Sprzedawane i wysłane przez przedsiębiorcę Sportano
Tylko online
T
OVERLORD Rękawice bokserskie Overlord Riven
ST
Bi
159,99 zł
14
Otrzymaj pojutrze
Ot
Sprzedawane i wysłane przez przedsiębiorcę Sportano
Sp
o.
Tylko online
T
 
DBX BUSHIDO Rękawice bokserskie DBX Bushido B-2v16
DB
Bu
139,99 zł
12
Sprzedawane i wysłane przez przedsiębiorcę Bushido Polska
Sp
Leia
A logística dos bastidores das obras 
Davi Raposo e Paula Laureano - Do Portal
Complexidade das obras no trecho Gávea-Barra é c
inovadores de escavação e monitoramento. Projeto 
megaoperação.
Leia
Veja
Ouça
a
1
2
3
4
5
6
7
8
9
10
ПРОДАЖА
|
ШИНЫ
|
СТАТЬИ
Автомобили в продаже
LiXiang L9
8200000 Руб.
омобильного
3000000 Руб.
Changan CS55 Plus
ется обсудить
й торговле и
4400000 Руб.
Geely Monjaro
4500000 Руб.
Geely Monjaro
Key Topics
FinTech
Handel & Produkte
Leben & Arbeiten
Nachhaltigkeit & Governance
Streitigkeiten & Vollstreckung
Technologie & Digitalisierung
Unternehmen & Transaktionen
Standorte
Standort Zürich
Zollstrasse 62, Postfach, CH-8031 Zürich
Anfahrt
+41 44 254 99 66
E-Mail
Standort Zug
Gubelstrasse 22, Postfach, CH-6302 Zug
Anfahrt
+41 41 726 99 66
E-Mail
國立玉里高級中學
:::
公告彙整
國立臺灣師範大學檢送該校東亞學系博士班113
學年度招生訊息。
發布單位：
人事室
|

········

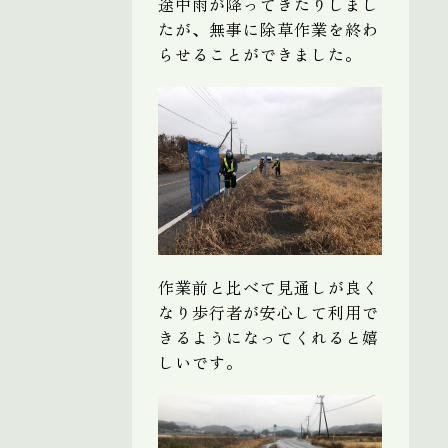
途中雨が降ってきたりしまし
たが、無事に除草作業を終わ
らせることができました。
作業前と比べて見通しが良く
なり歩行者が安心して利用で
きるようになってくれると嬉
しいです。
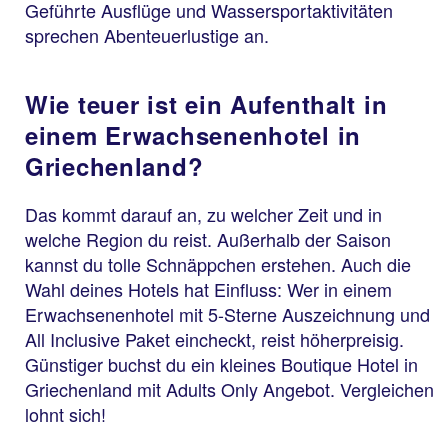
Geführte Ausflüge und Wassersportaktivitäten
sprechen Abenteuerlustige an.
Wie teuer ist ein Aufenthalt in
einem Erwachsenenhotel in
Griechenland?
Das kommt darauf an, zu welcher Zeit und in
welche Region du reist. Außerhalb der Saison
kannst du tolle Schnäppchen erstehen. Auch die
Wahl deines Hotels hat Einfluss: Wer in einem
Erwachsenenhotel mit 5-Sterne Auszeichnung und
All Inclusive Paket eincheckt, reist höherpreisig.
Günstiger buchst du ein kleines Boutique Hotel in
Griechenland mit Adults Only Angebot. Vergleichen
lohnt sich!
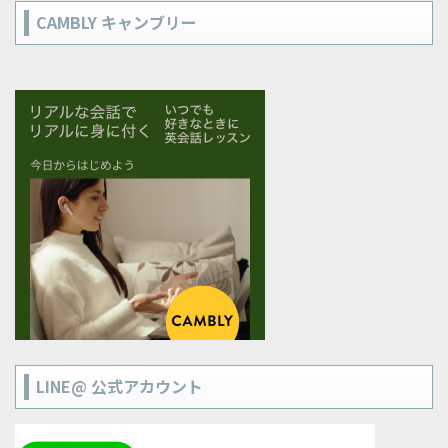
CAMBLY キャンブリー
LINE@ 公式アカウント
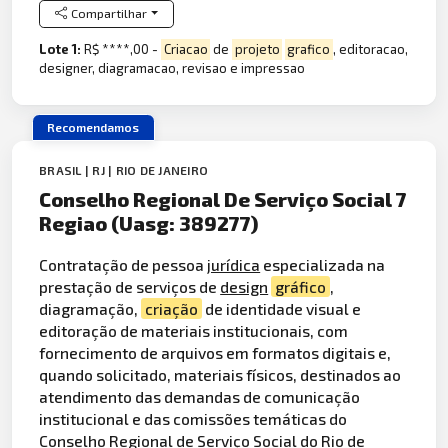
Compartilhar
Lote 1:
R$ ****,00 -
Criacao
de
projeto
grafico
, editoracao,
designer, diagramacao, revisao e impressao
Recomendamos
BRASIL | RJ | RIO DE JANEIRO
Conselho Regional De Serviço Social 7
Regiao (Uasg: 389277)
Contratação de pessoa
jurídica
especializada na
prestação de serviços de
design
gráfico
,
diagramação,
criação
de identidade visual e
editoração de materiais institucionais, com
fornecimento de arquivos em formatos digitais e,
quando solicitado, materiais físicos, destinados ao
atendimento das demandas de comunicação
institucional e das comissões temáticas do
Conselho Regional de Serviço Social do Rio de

········

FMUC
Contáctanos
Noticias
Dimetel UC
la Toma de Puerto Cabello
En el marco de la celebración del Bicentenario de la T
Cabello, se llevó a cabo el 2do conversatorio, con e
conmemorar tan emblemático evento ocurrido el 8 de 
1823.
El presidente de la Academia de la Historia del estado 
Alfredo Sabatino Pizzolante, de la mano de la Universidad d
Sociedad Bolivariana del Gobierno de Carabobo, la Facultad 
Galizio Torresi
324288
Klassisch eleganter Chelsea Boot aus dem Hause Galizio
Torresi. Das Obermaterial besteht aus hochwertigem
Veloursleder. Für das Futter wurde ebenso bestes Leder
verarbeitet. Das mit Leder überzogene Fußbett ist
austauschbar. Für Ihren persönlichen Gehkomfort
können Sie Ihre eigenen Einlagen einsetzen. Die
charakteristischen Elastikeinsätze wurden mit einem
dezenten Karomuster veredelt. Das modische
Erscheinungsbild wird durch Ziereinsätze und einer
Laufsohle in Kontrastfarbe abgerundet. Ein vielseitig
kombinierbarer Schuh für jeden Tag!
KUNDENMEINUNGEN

········

What the exercise asks
Given the listing above, retype only the span of lines from the line with "Erwachsenenhotel mit 5-Sterne" up to and including the line with "atendimento das demandas de comunicação", exactly as it stands and without pictures.

Written reply
Erwachsenenhotel mit 5-Sterne Auszeichnung und
All Inclusive Paket eincheckt, reist höherpreisig.
Günstiger buchst du ein kleines Boutique Hotel in
Griechenland mit Adults Only Angebot. Vergleichen
lohnt sich!
CAMBLY キャンブリー
LINE@ 公式アカウント
Compartilhar
Lote 1:
R$ ****,00 -
Criacao
de
projeto
grafico
, editoracao,
designer, diagramacao, revisao e impressao
Recomendamos
BRASIL | RJ | RIO DE JANEIRO
Conselho Regional De Serviço Social 7
Regiao (Uasg: 389277)
Contratação de pessoa
jurídica
especializada na
prestação de serviços de
design
gráfico
,
diagramação,
criação
de identidade visual e
editoração de materiais institucionais, com
fornecimento de arquivos em formatos digitais e,
quando solicitado, materiais físicos, destinados ao
atendimento das demandas de comunicação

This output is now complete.